On Mon, Aug 5, 2013 at 8:18 PM, David Jeske <[email protected]> wrote:

> On Mon, Aug 5, 2013 at 5:30 PM, Jonathan S. Shapiro <[email protected]>wrote:
>
>> It is not. "ref" is merely "pass by reference". It makes no contract
>> about escape. Three obvious counter examples:
>>
>> static T escape1(ref T arg) { return arg; }
>>
> static void escape2(ref X arg, T t) { arg.t = t }
>> static void escape2(ref X arg, ref T t) { arg.t = t }
>>
>
> All of these are creating copies of t, they don't allow the reference to
> escape.
>

None of these are making copies of t. They are all making copied of the *
reference* to T. That is: the pointer to the object. If by-reference
parameters were borrowed pointers, that is the object reference that must
not escape.

In a borrowed pointer, it's not that the *binding* must not escape.
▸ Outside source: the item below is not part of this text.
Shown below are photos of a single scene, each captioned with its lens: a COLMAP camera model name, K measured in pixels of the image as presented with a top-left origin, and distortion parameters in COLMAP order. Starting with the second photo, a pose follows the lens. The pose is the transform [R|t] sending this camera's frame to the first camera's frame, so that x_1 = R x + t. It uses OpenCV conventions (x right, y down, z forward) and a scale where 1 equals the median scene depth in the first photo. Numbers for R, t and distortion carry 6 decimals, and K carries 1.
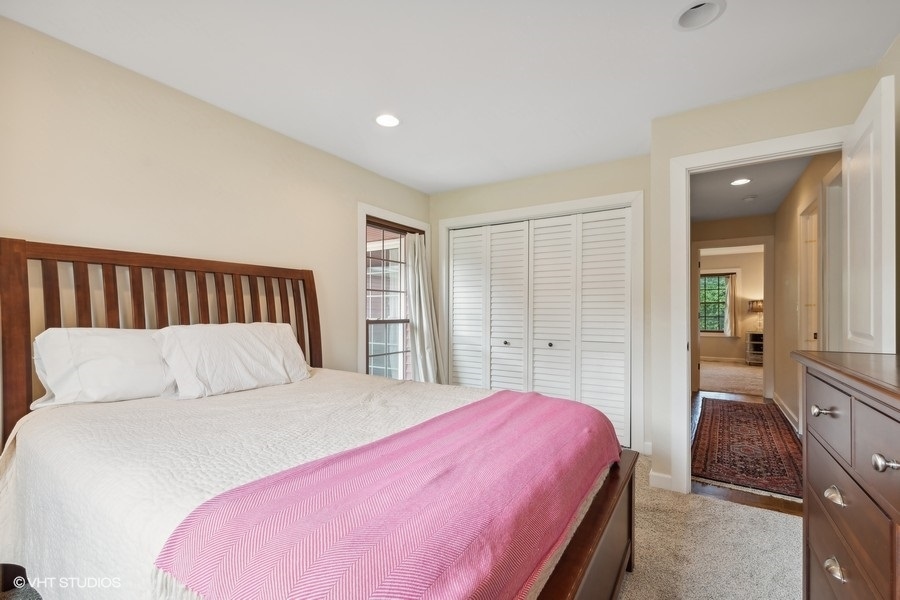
lens RADIAL K [[402.3, 0, 452.3], [0, 402.3, 301.2], [0, 0, 1]] dist [-0.010387, -0.000237]
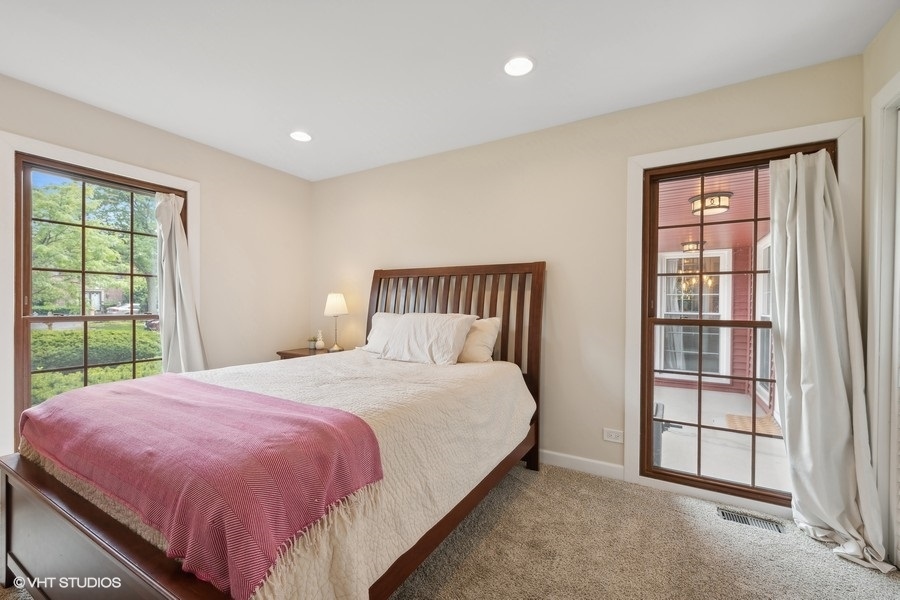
lens RADIAL K [[384.7, 0, 454.7], [0, 384.7, 305.1], [0, 0, 1]] dist [-0.000337, -0.000046]
pose [[0.040960, -0.000191, -0.999161, 0.461801], [0.019704, 0.999806, 0.000617, 0.017848], [0.998966, -0.019713, 0.040956, 0.646912]]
It's
that the *object reference value* must not escape. So if C# had borrowed
pointers, the following would both be illegal:

static T notlegal1(borrowed T t) { return t; } // not legal - value of t
escapes
static void notlegal2(ref X arg, borrowed T t) { arg.t = t; } // not legal
- value of t escapes


> Are you trying to forbid the values from escaping too, like Rust owned
> pointers?
>

If Rust borrowed pointers do not prohibit escape, then they do not
guarantee many of the safety properties that your description has assumed.


> Wouldn't you have to forbid the values from even being accessed to prevent
> their escape?
>

No, that restriction is not necessary at all. You really need to go read
the Tofte paper.


> I thought the whole idea of borrowed pointers was that they are not
> involved in GC tracing and lifetime, because they are only allowed when
> someone else guarantees liveliness for the box. "ref" meets this
> definition.
>

That's only part of the story. The other half of the story is that borrowed
pointers must not escape. For example: borrowed pointers are exempt from
reference counting. If they can escape, then you can't permit a unique
pointer or an ARC pointer to be passed as an actual parameter where the
formal parameter is a borrowed pointer.